When to use the Saga pattern

  • The operation spans independently deployed microservices. Each service owns its own database; you cannot (and should not) hold a lock inside another team's service for the duration of a multi-step business process.
  • Availability matters more than instantaneous consistency. Order processing, travel booking, and e-commerce checkouts commonly accept a brief inconsistent window in exchange for never locking resources across services.
  • Steps can take a long time or involve external systems. Waiting on a third-party payment gateway or a slow partner API inside a 2PC prepare phase would hold locks for far too long; sagas let each step complete and release independently.
  • You can design meaningful compensating actions. If every step has a sensible "undo" (cancel, refund, release), sagas give you resilience without the coordination overhead of 2PC.

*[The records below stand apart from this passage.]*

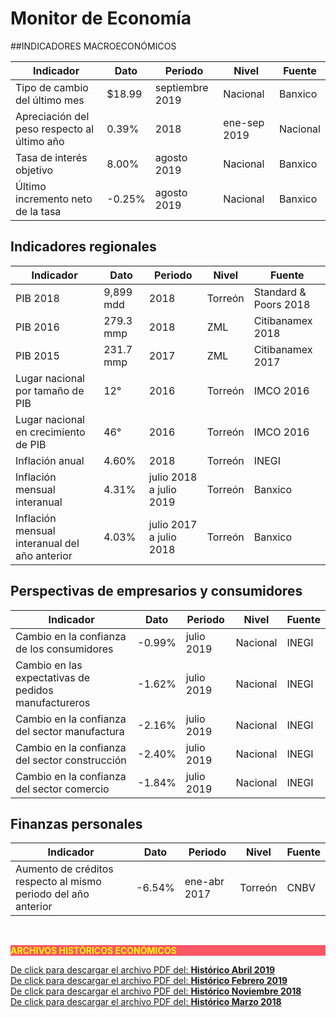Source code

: # Monitor de Economía

##INDICADORES MACROECONÓMICOS

Indicador                                   |Dato     |Periodo               |Nivel      |Fuente             |
--------------------------------------------|---------|----------------------|-----------|-------------------|
Tipo de cambio del último mes               |  $18.99 |septiembre 2019       |Nacional   |Banxico            |
Apreciación del peso respecto al último año |   0.39% |2018    |ene-sep 2019 |Nacional   |Banxico            |
Tasa de interés objetivo                    |   8.00% |agosto 2019           |Nacional   |Banxico            |
Último incremento neto de la tasa           |  -0.25% |agosto 2019           |Nacional   |Banxico            |

## Indicadores regionales

Indicador                                     |Dato      |Periodo                 |Nivel        |Fuente             |
----------------------------------------------|----------|------------------------|-----------|---------------------|
PIB 2018                                      |9,899 mdd |2018                    |Torreón    |Standard & Poors 2018|
PIB 2016                                      |279.3 mmp |2018                    |ZML        |Citibanamex 2018     |
PIB 2015                                      |231.7 mmp |2017                    |ZML        |Citibanamex 2017     |
Lugar nacional por tamaño de PIB              |12°       |2016                    |Torreón    |IMCO 2016            |
Lugar nacional en crecimiento de PIB          |46°       |2016                    |Torreón    |IMCO 2016            |
Inflación anual                               |4.60%     |2018                    |Torreón    |INEGI                |
Inflación mensual interanual                  |4.31%     |julio 2018 a julio 2019 |Torreón    |Banxico              |
Inflación mensual interanual del año anterior |4.03%     |julio 2017 a julio 2018 |Torreón    |Banxico              |

## Perspectivas de empresarios y consumidores

Indicador                                            |Dato   |Periodo           |Nivel      |Fuente  |
-----------------------------------------------------|-------|------------------|-----------|--------|
Cambio en la confianza de los consumidores           |-0.99% |julio 2019        |Nacional   |INEGI   |
Cambio en las expectativas de pedidos manufactureros |-1.62% |julio 2019        |Nacional   |INEGI   |
Cambio en la confianza del sector manufactura        |-2.16% |julio 2019        |Nacional   |INEGI   |
Cambio en la confianza del sector construcción       |-2.40% |julio 2019        |Nacional   |INEGI   |
Cambio en la confianza del sector comercio           |-1.84% |julio 2019        |Nacional   |INEGI   |

## Finanzas personales

Indicador                                                       |Dato    |Periodo           |Nivel      |Fuente   |
----------------------------------------------------------------|--------|------------------|-----------|---------|
Aumento de créditos respecto al mismo periodo del año anterior  |-6.54%  |ene-abr 2017      |Torreón    |CNBV     |

</br>


<p style="background-color:#f95666;color:yellow;"><strong>ARCHIVOS HISTÓRICOS ECONÓMICOS</strong></p>



[De click para descargar el archivo PDF del:   <strong>Histórico Abril     2019</strong>](http://www.trcimplan.gob.mx/monitores/economia/economia/economia-abril-2019.pdf)
</br>
[De click para descargar el archivo PDF del:   <strong>Histórico Febrero   2019</strong>](http://www.trcimplan.gob.mx/monitores/economia/economia-febrero-2019.pdf)
</br>
[De click para descargar el archivo PDF del:   <strong>Histórico Noviembre 2018</strong>](http://www.trcimplan.gob.mx/monitores/economia/economia-nov-2018.pdf)
</br>
[De click para descargar el archivo PDF del:   <strong>Histórico Marzo     2018</strong>](http://www.trcimplan.gob.mx/monitores/economia/economia-marzo-2018.pdf)
</br>
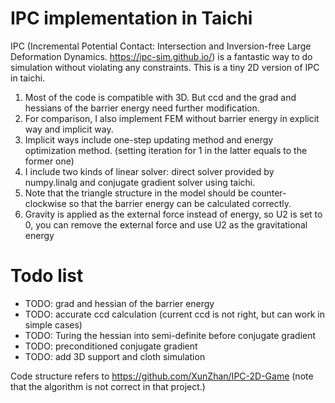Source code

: # IPC implementation in Taichi

IPC (Incremental Potential Contact: Intersection and Inversion-free Large Deformation Dynamics. https://ipc-sim.github.io/) is a fantastic way to do simulation without violating any constraints. This is a tiny 2D version of IPC in taichi.

1. Most of the code is compatible with 3D. But ccd and the grad and hessians of the barrier energy need further modification.
2. For comparison, I also implement FEM without barrier energy in explicit way and implicit way.
3. Implicit ways include one-step updating method and energy optimization method. (setting iteration for 1 in the latter equals to the former one)
4. I include two kinds of linear solver: direct solver provided by numpy.linalg and conjugate gradient solver using taichi.
5. Note that the triangle structure in the model should be counter-clockwise so that the barrier energy can be calculated correctly.
6. Gravity is applied as the external force instead of energy, so U2 is set to 0, you can remove the external force and use U2 as the gravitational energy

# Todo list

-   TODO: grad and hessian of the barrier energy
-   TODO: accurate ccd calculation (current ccd is not right, but can work in simple cases)
-   TODO: Turing the hessian into semi-definite before conjugate gradient
-   TODO: preconditioned conjugate gradient
-   TODO: add 3D support and cloth simulation

Code structure refers to https://github.com/XunZhan/IPC-2D-Game (note that the algorithm is not correct in that project.)
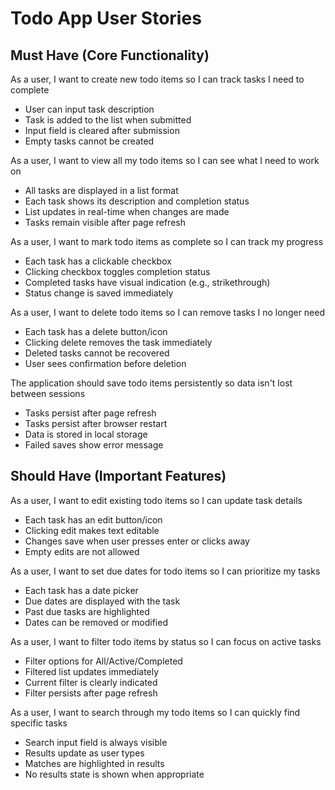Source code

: # Todo App User Stories

## Must Have (Core Functionality)

As a user, I want to create new todo items so I can track tasks I need to complete

- User can input task description
- Task is added to the list when submitted
- Input field is cleared after submission
- Empty tasks cannot be created

As a user, I want to view all my todo items so I can see what I need to work on

- All tasks are displayed in a list format
- Each task shows its description and completion status
- List updates in real-time when changes are made
- Tasks remain visible after page refresh

As a user, I want to mark todo items as complete so I can track my progress

- Each task has a clickable checkbox
- Clicking checkbox toggles completion status
- Completed tasks have visual indication (e.g., strikethrough)
- Status change is saved immediately

As a user, I want to delete todo items so I can remove tasks I no longer need

- Each task has a delete button/icon
- Clicking delete removes the task immediately
- Deleted tasks cannot be recovered
- User sees confirmation before deletion

The application should save todo items persistently so data isn't lost between sessions

- Tasks persist after page refresh
- Tasks persist after browser restart
- Data is stored in local storage
- Failed saves show error message

## Should Have (Important Features)

As a user, I want to edit existing todo items so I can update task details

- Each task has an edit button/icon
- Clicking edit makes text editable
- Changes save when user presses enter or clicks away
- Empty edits are not allowed

As a user, I want to set due dates for todo items so I can prioritize my tasks

- Each task has a date picker
- Due dates are displayed with the task
- Past due tasks are highlighted
- Dates can be removed or modified

As a user, I want to filter todo items by status so I can focus on active tasks

- Filter options for All/Active/Completed
- Filtered list updates immediately
- Current filter is clearly indicated
- Filter persists after page refresh

As a user, I want to search through my todo items so I can quickly find specific tasks

- Search input field is always visible
- Results update as user types
- Matches are highlighted in results
- No results state is shown when appropriate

English phrases engineers use

2PC conversations

  • "The coordinator is still waiting on one participant's vote."
  • "That's the classic blocking problem — the coordinator died mid-transaction."
  • "We're using XA transactions to coordinate these two databases."
  • "A missing vote is treated as a no-vote — the whole transaction aborts."

Saga conversations

  • "Step 3 failed, so we're running compensations for steps 1 and 2."
  • "This is a choreography saga — no central orchestrator, just event listeners."
  • "We need a compensating transaction to reverse the hotel reservation."
  • "Between steps, the system is only eventually consistent — that's expected."

Quick decision tree

  • All participants in one trust domain, short transaction → 2PC / XA transactions
  • Multi-step process across independent microservices → Saga pattern
  • A step may take seconds/minutes or hit external APIs → Saga (2PC locks too long)
  • Strong, instant, all-or-nothing consistency is mandatory → 2PC (accept the availability cost)
  • Few steps, need simpler failure reasoning → Orchestration-based Saga
  • Many services, high autonomy, event-driven culture → Choreography-based Saga

Frequently asked questions

What problem do both 2PC and Saga solve?

Both coordinate a single business operation that must update data across multiple independent services or databases — for example, "book a flight and reserve a hotel" where each lives in a different service. Without coordination, one part could succeed while the other fails, leaving the system in an inconsistent state. 2PC and Saga are two very different answers to "how do we keep that from happening."

Why is 2PC called "blocking"?

If the coordinator crashes after sending "prepare" but before sending the final "commit" or "abort," participants that voted yes are stuck holding their locks indefinitely — they cannot safely proceed without knowing the coordinator's decision, because prematurely committing or aborting could contradict what the coordinator eventually decides. This is called the "blocking problem," and it is the main reason 2PC is avoided in systems that need high availability.

What is a compensating transaction in a Saga?

A compensating transaction is the "undo" step for a saga step that already succeeded. If step 3 of a 5-step saga fails, the saga must run compensations for steps 1 and 2 in reverse order (e.g. "cancel the flight reservation," "refund the hotel charge") — since the underlying operations already committed independently, you cannot simply roll them back like a database transaction; you must explicitly reverse their business effect.